| 21/07/2006 12h02min
Centenas de brasileiros querem sair da zona de conflito entre Israel e o Hezbollah, iniciado há 10 dias, ao sul do Líbano, e não conseguem. O número de pessoas ultrapassa 700, de acordo com o Itamaraty. Apenas 98 foram resgatados, no início da semana, por um avião da Força Aérea Brasileira (FAB), que volta hoje à região para uma nova operação de retirada. Entre os primeiros que chegaram estava uma família catarinense, que soube da primeira missão por acaso.
– Minha esposa saiu para comprar comida na cidade em que estávamos e encontrou com uma brasileira na loja que nos contou que, na segunda pela manhã, estaria saindo um grupo. Aí nós ficamos ligando para a embaixada – contou o empresário Zouhair Haidar, com exclusividade ao clicRBS, em uma entrevista online na manhã de hoje.
Zouhair Haidar, de 52 anos, sua mulher, Abir, e dois filhos foram pegos de surpresa pelo bombardeio israelense, deflagrado após o seqüestro de dois dos seus soldados pelo Hezbollah.
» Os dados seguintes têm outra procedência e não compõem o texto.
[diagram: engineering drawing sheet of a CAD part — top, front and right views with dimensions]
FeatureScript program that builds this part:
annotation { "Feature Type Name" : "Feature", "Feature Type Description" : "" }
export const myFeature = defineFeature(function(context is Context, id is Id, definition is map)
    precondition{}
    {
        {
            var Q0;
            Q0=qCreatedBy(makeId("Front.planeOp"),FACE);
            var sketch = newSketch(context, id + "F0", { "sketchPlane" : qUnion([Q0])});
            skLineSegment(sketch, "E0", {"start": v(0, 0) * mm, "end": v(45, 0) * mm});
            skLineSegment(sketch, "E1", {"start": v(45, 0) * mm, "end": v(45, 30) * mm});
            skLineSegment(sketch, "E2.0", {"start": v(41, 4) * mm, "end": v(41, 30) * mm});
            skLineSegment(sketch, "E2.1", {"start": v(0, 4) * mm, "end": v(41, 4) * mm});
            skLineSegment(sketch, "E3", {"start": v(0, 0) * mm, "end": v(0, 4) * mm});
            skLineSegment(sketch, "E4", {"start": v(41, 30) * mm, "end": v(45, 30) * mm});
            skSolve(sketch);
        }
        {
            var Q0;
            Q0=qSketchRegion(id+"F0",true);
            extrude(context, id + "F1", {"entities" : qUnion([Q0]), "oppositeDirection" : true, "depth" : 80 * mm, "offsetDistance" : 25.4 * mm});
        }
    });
A família de Joinville ficaria de férias na capital libanesa, Beirute, onde acabara de comprar um apartamento, até 15 de agosto.
Quando as bombas lançadas por Israel começaram a cair sobre o aeroporto da cidade (para evitar a fuga de integrantes do grupo xiita Hezbollah), que fica a 500 metros do apartamento dos Haidar, a família teve de fugir para a montanha, onde alugou uma casa. Lá, ficou refugiada com seus familiares que moram em Beirute, até ser resgatada e trazida de volta ao Brasil.
Leia a seguir o relato de Zouhair sobre a fuga deles do Líbano, para onde ele não pretende mais voltar.
Pergunta - Como vai Zouhair?
Zouhair Haidar - Agora, tudo bem.
Pergunta - Que bom. O senhor e a sua mulher nasceram no Líbano?
Zouhair - Sim.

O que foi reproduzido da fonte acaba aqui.